=== GIVEN RECORDS ===
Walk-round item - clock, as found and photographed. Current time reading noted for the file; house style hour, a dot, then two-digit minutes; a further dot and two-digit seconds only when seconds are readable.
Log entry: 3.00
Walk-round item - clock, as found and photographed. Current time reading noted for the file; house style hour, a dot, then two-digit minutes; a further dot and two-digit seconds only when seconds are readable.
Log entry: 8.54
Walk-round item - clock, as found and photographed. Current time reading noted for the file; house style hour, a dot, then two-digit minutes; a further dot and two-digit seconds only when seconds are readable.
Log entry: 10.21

==

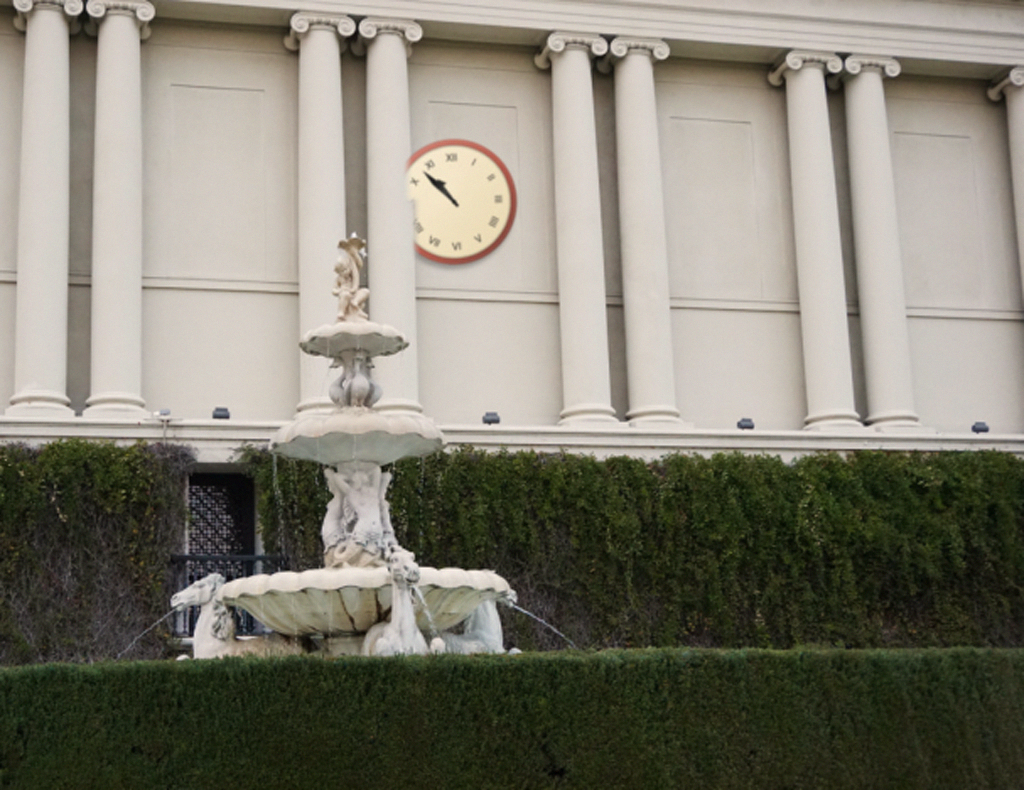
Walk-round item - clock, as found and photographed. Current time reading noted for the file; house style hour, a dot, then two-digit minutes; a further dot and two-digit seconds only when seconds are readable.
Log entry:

=== WRITTEN TASK ===
Pull out every line above that contains the word "entry", and copy each one in full.

=== SOLUTION TO THIS EXERCISE ===
Log entry: 3.00
Log entry: 8.54
Log entry: 10.21
Log entry:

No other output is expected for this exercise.